We don't just do typical shows of the book, though. Last year one of the selections was The Crucible, by Arthur Miller; instead of the play, which was the easy example, we did readings from the court hearings of the House of Un-American Activities Committee, calling forth people who were blacklisted--actors, singers, artists, everyone in between--to testify against communists during the height of the Red Scare. Another selection was Tom Wolfe's The Right Stuff--Shimer put on a slideshow based around his work The Painted Word. We try to do things differently--look at the themes in different contexts, connect the literary to the literal.
This semester, though, all the reading is coming straight from the book. It's a work that speaks for itself.
The House on Mango Street, by Sandra Cisneros, is set in Chicago, told through the voice of a young Latina girl growing up in the poorer ethnic neighborhood of the city. The story is written in short, page-long chapters, so several of us will trade off on reading vignettes from the story that follow people and themes throughout the book.
I'm one of the people doing the readings, and I hadn't read the book before, so when I went to the first rehearsal I had no idea of what to expect. But it grips you. The story told is particular, but the feelings expressed in it are universal. The people there are described with the briefest of sentences, but they are always chosen so precisely that you instantly get a deep sense of the character. It's not a happy story. While it's about childhood and growing up, it doesn't sugarcoat memories. Some of the things alluded to made me want to cry.

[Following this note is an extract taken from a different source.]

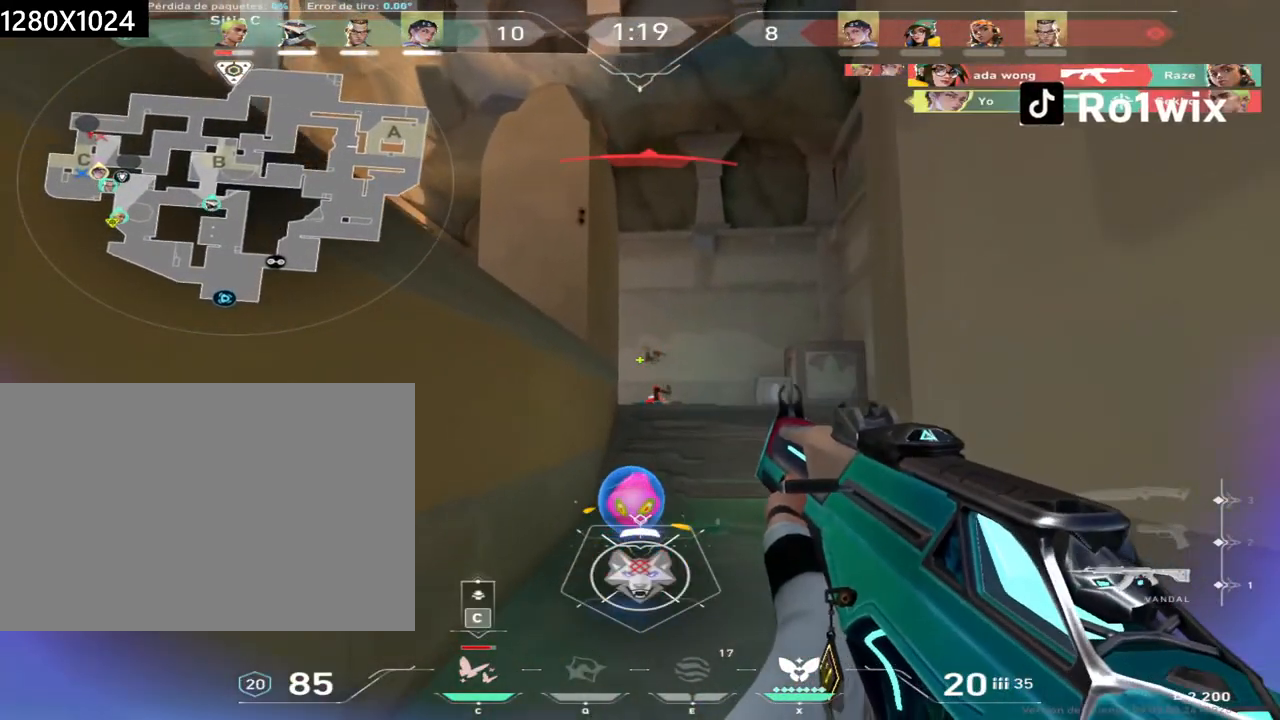
{"keys": ["w"], "mouse": [], "events": [[33, "d", "down"], [233, "d", "up"], [350, "w", "down"], [367, "d", "down"], [500, "d", "up"]]}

I think my favorite part is about a girl named Sally. Sally is a young girl, probably not even twelve years old, who wears make-up like Cleopatra and leans on the fence at school and has a father who beats her.

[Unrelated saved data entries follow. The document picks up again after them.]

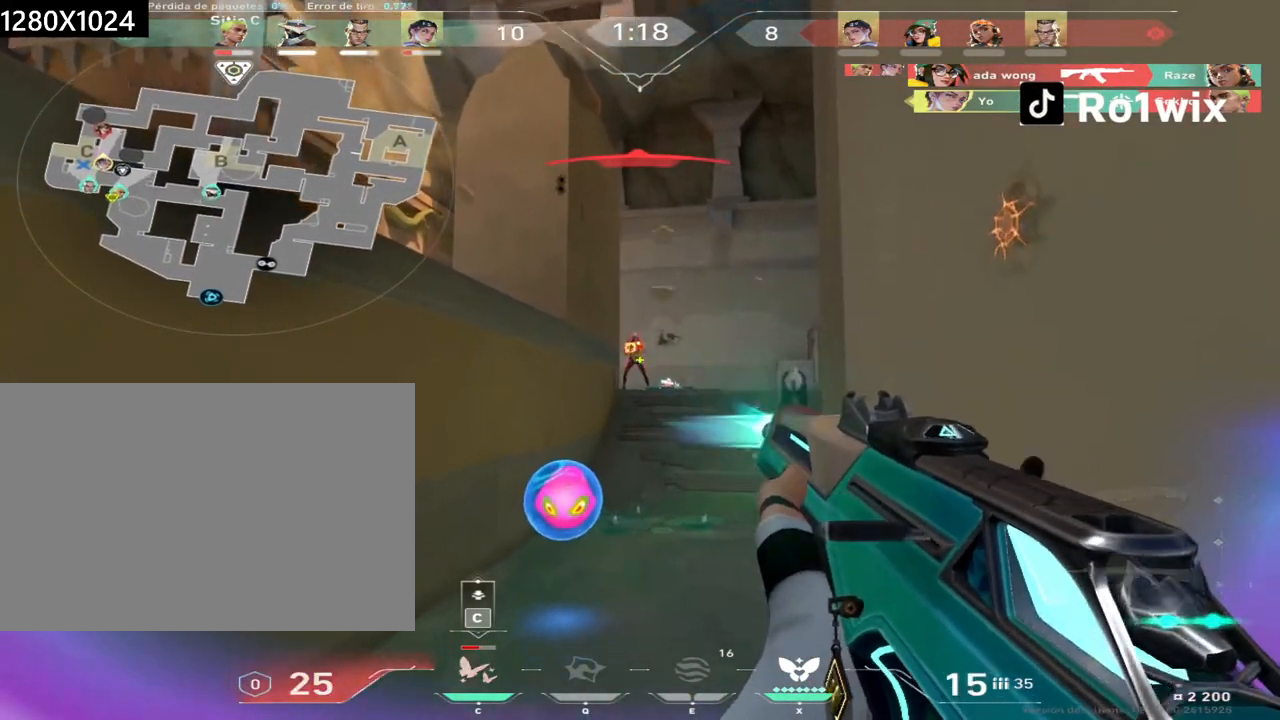
{"keys": ["a"], "mouse": [], "events": [[300, "a", "down"], [350, "a", "up"], [383, "a", "down"], [450, "mouse_left", "up"]]}
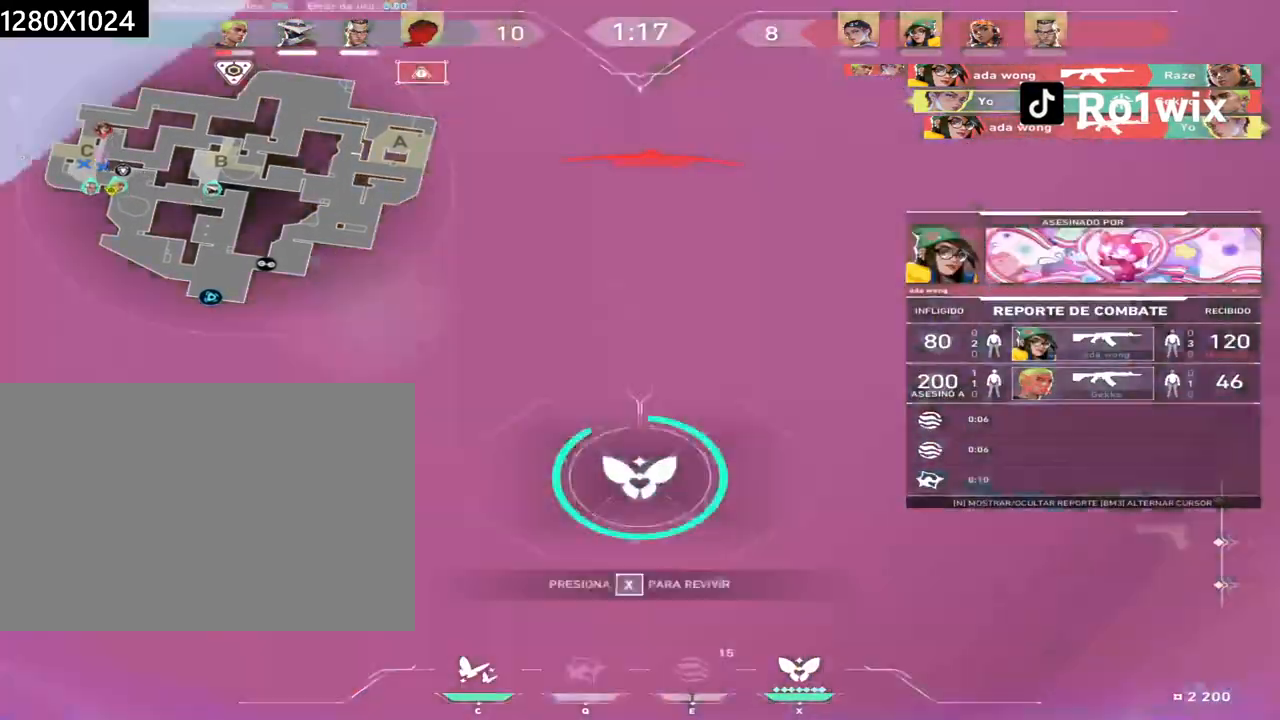
{"keys": ["a"], "mouse": [], "events": [[233, "a", "up"], [383, "a", "down"]]}
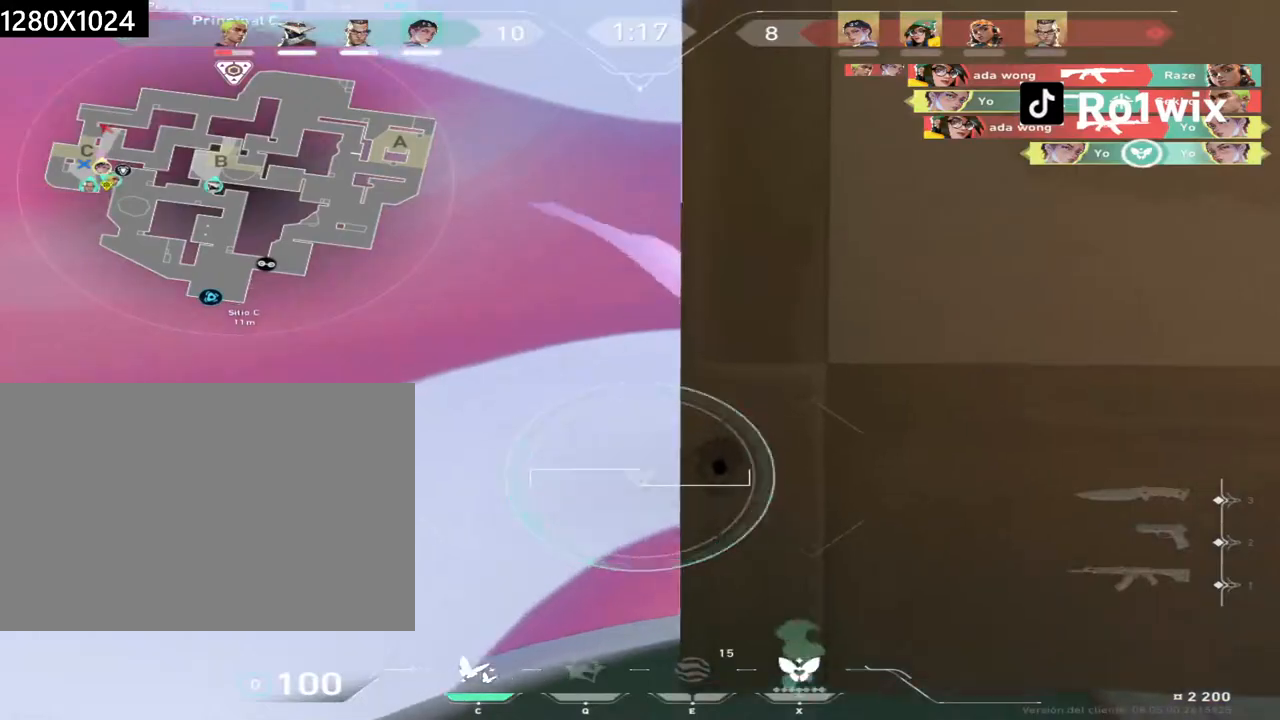
{"keys": ["a"], "mouse": [], "events": [[250, "w", "down"], [400, "w", "up"]]}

"Sally, do you sometimes wish you didn't have to go home? Do you wish your feet would one day keep walking and take you far away from Mango Street, far away and maybe your feet would stop in front of a house, a nice one with flowers and big windows and steps for you to climb up two by two upstairs to where a room is waiting for you. ...You could close your eyes and you wouldn't have to worry what people said because you never belonged here anyway and nobody could make you sad and nobody would think you're strange because you like to dream and dream. And no one could yell at you if they saw you out in the dark leaning against a car, leaning against somebody without someone thinking you are bad, without somebody saying it is wrong, without the whole world waiting for you to make a mistake when all you wanted, all you wanted, Sally, was to love and to love and to love and to love, and no one could call that crazy."